'''

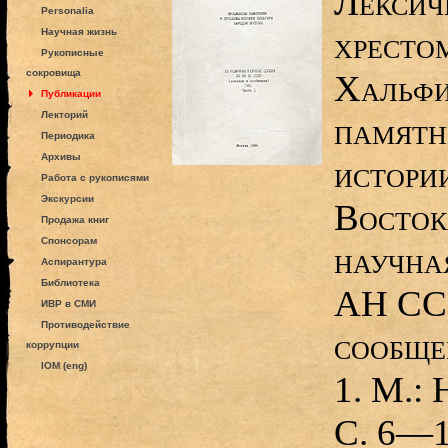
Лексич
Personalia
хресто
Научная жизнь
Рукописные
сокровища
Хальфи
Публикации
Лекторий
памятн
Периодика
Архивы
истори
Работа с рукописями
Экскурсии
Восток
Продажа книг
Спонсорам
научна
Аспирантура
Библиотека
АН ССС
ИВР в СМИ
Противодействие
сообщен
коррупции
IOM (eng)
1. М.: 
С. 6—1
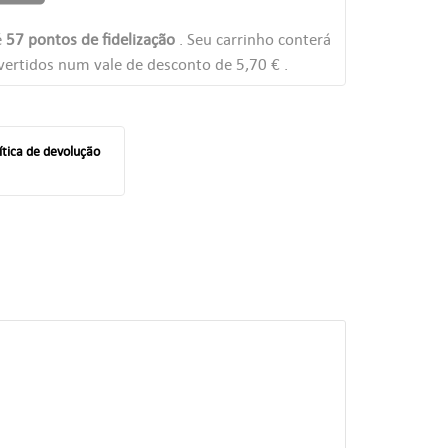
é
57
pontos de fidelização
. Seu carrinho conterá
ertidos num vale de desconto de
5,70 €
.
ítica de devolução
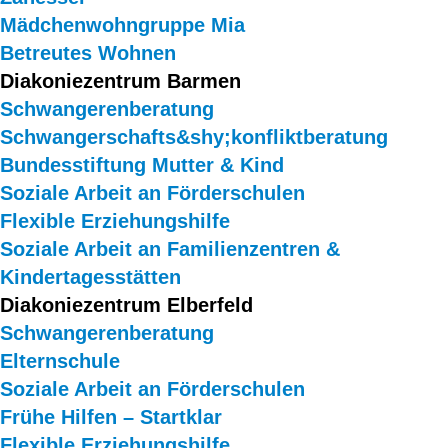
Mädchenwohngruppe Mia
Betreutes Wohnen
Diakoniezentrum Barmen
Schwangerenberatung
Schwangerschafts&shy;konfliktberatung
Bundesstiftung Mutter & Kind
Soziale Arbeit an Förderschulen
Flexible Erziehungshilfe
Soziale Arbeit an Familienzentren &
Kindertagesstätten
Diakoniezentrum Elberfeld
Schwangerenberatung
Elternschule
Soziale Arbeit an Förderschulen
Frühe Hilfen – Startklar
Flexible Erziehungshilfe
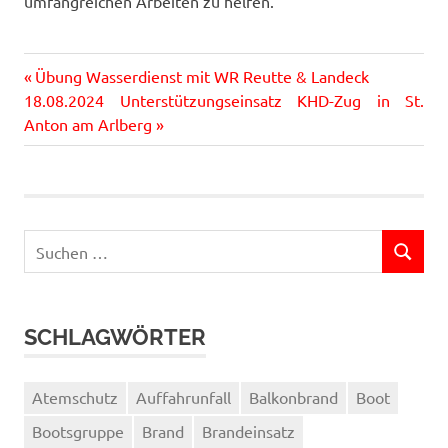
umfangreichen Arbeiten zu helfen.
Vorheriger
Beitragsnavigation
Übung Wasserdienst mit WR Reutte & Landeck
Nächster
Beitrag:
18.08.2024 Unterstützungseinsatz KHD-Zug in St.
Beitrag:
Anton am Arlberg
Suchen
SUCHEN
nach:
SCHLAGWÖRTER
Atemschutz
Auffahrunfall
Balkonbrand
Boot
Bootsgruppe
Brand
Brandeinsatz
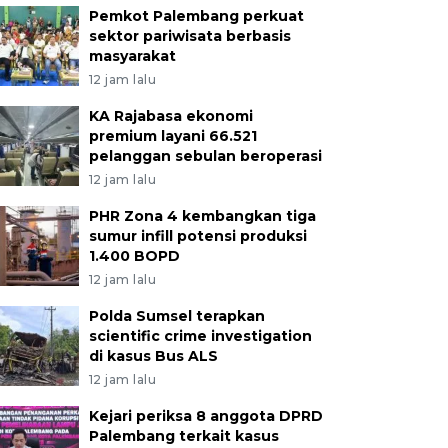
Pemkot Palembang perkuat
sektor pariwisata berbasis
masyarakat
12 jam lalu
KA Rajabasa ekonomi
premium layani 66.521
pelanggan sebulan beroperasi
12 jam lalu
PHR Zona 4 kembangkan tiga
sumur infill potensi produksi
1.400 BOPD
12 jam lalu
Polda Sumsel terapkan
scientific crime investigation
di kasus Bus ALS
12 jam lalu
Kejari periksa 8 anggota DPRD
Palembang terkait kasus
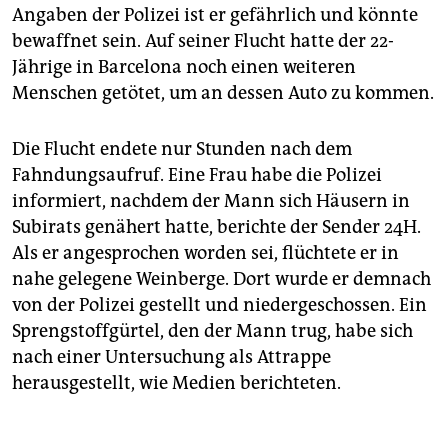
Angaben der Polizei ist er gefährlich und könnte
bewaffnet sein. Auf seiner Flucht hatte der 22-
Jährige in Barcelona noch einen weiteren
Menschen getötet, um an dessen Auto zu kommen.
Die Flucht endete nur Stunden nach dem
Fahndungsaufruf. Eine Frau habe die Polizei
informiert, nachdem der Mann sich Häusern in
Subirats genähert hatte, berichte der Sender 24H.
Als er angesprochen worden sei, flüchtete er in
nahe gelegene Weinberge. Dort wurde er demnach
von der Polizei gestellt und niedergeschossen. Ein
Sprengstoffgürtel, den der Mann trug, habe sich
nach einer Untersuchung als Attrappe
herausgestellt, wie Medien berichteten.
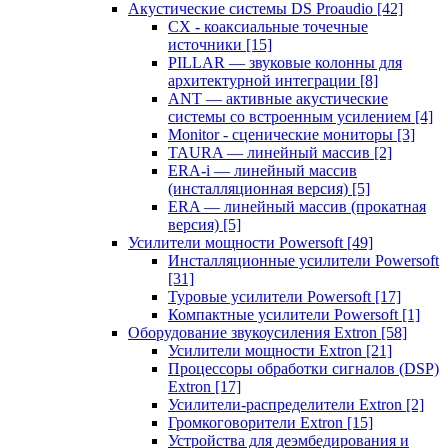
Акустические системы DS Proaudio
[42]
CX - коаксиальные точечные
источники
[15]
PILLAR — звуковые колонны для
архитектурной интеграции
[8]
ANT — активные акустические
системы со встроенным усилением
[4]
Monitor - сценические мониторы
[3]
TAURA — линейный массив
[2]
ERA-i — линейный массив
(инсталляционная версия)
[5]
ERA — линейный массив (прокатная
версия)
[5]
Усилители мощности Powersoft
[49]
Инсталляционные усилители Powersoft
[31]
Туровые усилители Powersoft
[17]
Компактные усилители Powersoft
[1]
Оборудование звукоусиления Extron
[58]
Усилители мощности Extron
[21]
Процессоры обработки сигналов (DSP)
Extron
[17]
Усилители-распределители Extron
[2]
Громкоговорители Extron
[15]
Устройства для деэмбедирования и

'''

• **WHAT YOU HAVE TO DO**:
All lines from the start of the entries above through the line containing "PHR Zona 4 kembangkan tiga" are to be given again exactly; the pictures are not.

• **WRITTEN SOLUTION**:
Лексич
Personalia
хресто
Научная жизнь
Рукописные
сокровища
Хальфи
Публикации
Лекторий
памятн
Периодика
Архивы
истори
Работа с рукописями
Экскурсии
Восток
Продажа книг
Спонсорам
научна
Аспирантура
Библиотека
АН ССС
ИВР в СМИ
Противодействие
сообщен
коррупции
IOM (eng)
1. М.: 
С. 6—1
é
57
pontos de fidelização
. Seu carrinho conterá
ertidos num vale de desconto de
5,70 €
.
ítica de devolução
Mädchenwohngruppe Mia
Betreutes Wohnen
Diakoniezentrum Barmen
Schwangerenberatung
Schwangerschafts&shy;konfliktberatung
Bundesstiftung Mutter & Kind
Soziale Arbeit an Förderschulen
Flexible Erziehungshilfe
Soziale Arbeit an Familienzentren &
Kindertagesstätten
Diakoniezentrum Elberfeld
Schwangerenberatung
Elternschule
Soziale Arbeit an Förderschulen
Frühe Hilfen – Startklar
Flexible Erziehungshilfe
umfangreichen Arbeiten zu helfen.
Vorheriger
Beitragsnavigation
Übung Wasserdienst mit WR Reutte & Landeck
Nächster
Beitrag:
18.08.2024 Unterstützungseinsatz KHD-Zug in St.
Beitrag:
Anton am Arlberg
Suchen
SUCHEN
nach:
SCHLAGWÖRTER
Atemschutz
Auffahrunfall
Balkonbrand
Boot
Bootsgruppe
Brand
Brandeinsatz
Pemkot Palembang perkuat
sektor pariwisata berbasis
masyarakat
12 jam lalu
KA Rajabasa ekonomi
premium layani 66.521
pelanggan sebulan beroperasi
12 jam lalu
PHR Zona 4 kembangkan tiga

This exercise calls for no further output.